Traditionally the feast of St Thomas the Apostle is celebrated on 3 July. Thomas is often referred to as ‘Doubting Thomas’. The epithet refers to one of the stories in John’s Gospel, the only one in the New Testament where he has a speaking role. In the other gospels he is simply named as one of the twelve apostles, with the suggestion that he is a twin.

In John’s Gospel, Thomas first appears shortly before Jesus’ fatal final journey to Jerusalem. When Jesus announces that he is going to Jerusalem, Thomas responds sardonically, ‘Let us go and die with him.’ After the Last Supper, he also expresses his bafflement when Jesus speaks of going away from his followers for a little time and then returning.

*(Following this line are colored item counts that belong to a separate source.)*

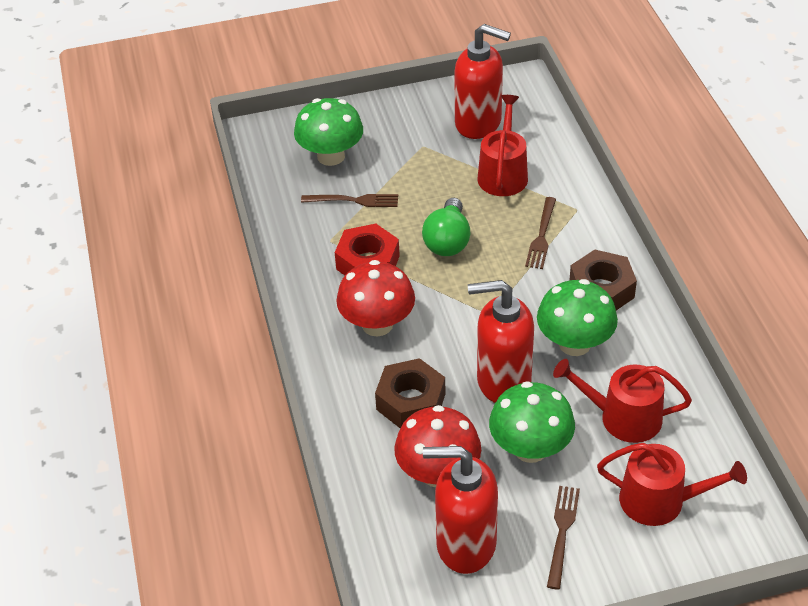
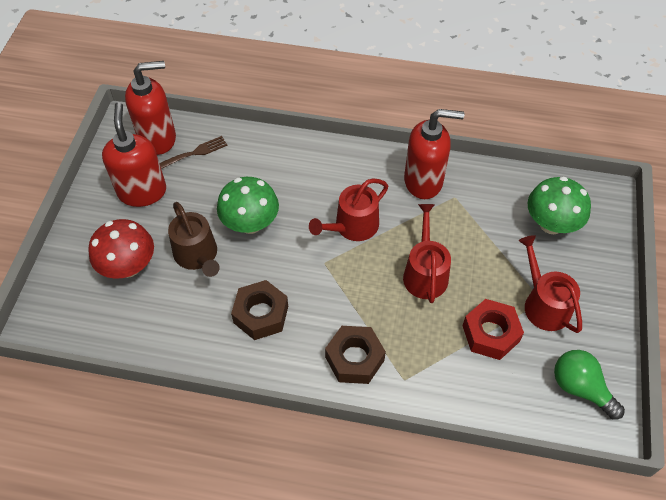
brown fork: 3 -> 1
brown watering can: 0 -> 1
green mushroom: 3 -> 2
red mushroom: 2 -> 1

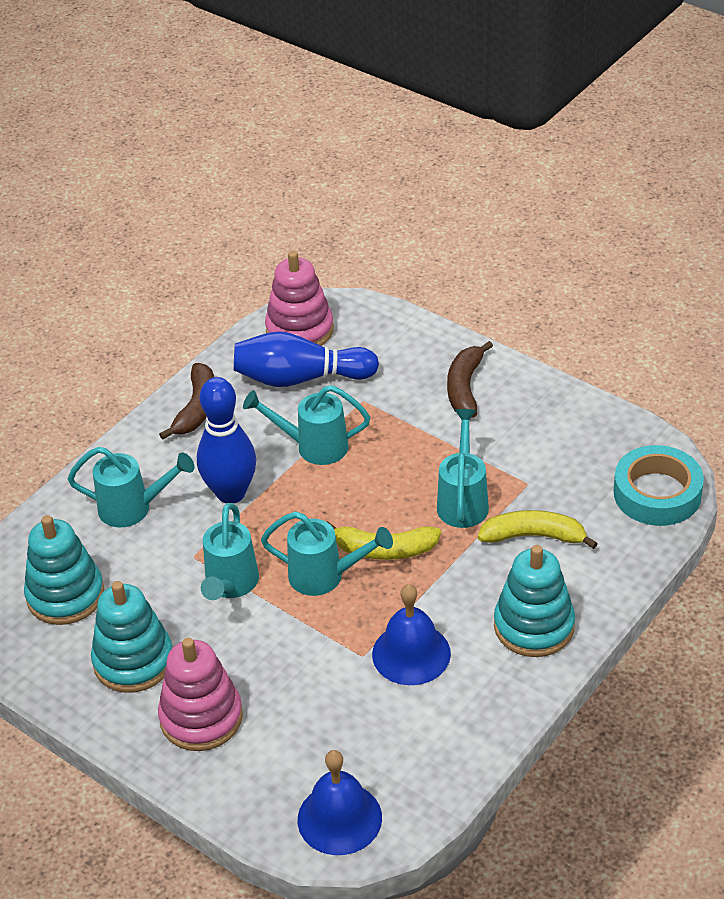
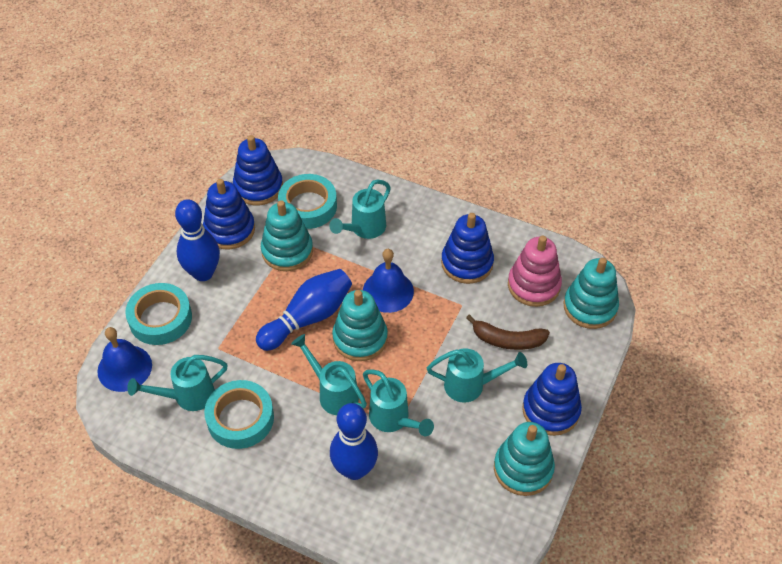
blue bowling pin: 2 -> 3
blue stacking toy: 0 -> 4
brown banana: 2 -> 1
pink stacking toy: 2 -> 1
turquoise stacking toy: 3 -> 4
turquoise tape: 1 -> 3
yellow banana: 2 -> 0

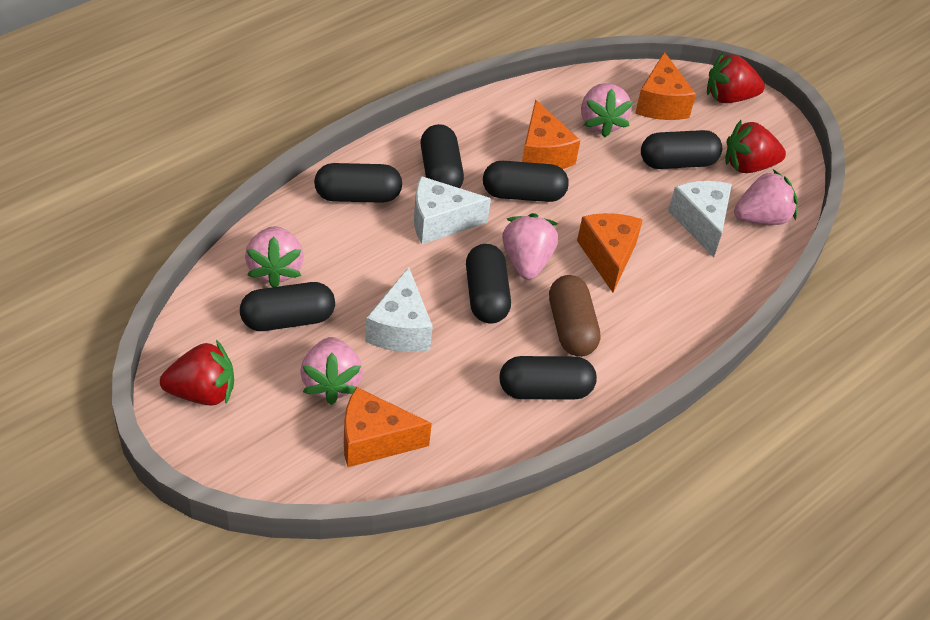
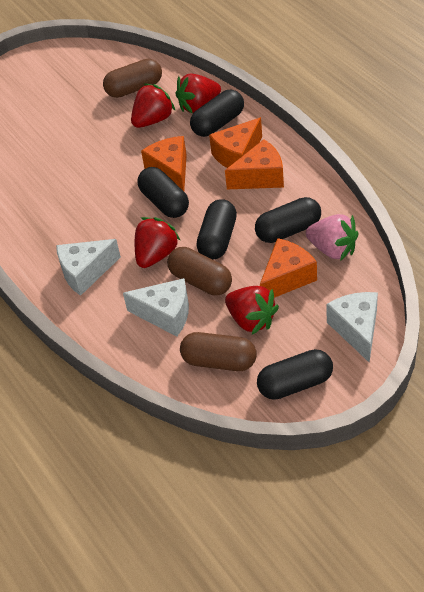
black capsule: 7 -> 5
brown capsule: 1 -> 3
pink strawberry: 5 -> 1
red strawberry: 3 -> 4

The exchange for which he is best remembered, though, takes place after Jesus has risen from the dead and has appeared to the disciples. Thomas is absent at the time and refuses to believe that Jesus has risen unless he can touch his wounds. When Jesus next appears to the disciples, Thomas is with them. Jesus invites him to see and touch his wounds to prove that he has risen. Thomas worships him, and Jesus praises those who have not seen but have believed. The final mention of Thomas in the Gospel of John refers to him by name with those other Apostles who agree to go fishing with Peter and so find Jesus waiting for them on the beach.

The stories of Thomas fascinated many communities in the early Church. One group used a Gospel of Thomas to explain its beliefs. The Acts of Thomas describe a mission that takes him to India, where he is martyred. He continues to be held in great respect by the Thomas Christians in Southern India.

In John’s Gospel, the stories of people always contain layers of meaning in which we seek the meaning of our own story. Thomas’ epithet ‘Doubting Thomas’ may lead us to think of him as a modern sceptic who won’t believe anything that is not scientifically proven. He is a plain, blunt man who won’t put up with wishful thinking and reports from credulous people. In this reading, Jesus praises those who don’t need scientific proof. When Jesus offers him proof, he is totally converted. But Jesus then praises those who believe without needing scientific proof. The doubt associated with Thomas is an intellectual doubt.

We can certainly read Thomas’ story in that way, but perhaps it cuts even deeper. Other stories in John’s Gospel present Thomas as conflicted in his decision to follow Jesus. When Jesus says he will go to Jerusalem, Thomas makes it clear he thinks it is a crazy idea and that he is not taken in by Jesus. But he still goes along. He leaves himself room to say afterwards, ‘I told you so.’ Similarly when Jesus speaks mysteriously about his disappearance through death and his return as risen, he doesn’t want to surrender to the mystery but demands to have things spelled out. Thomas does not want to be a credulous member of a group but to be his own person. He finds it hard to trust.

That reluctance to trust naturally leads him to go it alone after Jesus’ death and to react with frustrated fury when others tell him they have seen the risen Jesus. When Jesus appears to him and invites him to touch his wounds, Thomas is also invited to touch his own wounds and to respond wholeheartedly to the mystery of Jesus, who is found within the community.

John’s last mention of Thomas as one of the disciples who agreed to go fishing is significant. He no longer points out the reasons why the fish won’t bite, but is united with the community of disciples in trusting Jesus.

The story of Thomas certainly speaks to us as believers tempted to share the doubt of a secular society. It also speaks to us as followers of Jesus tempted to give up on finding him within such a shonky community. The invitation to touch wounds was a good start for him, as it may also be for us.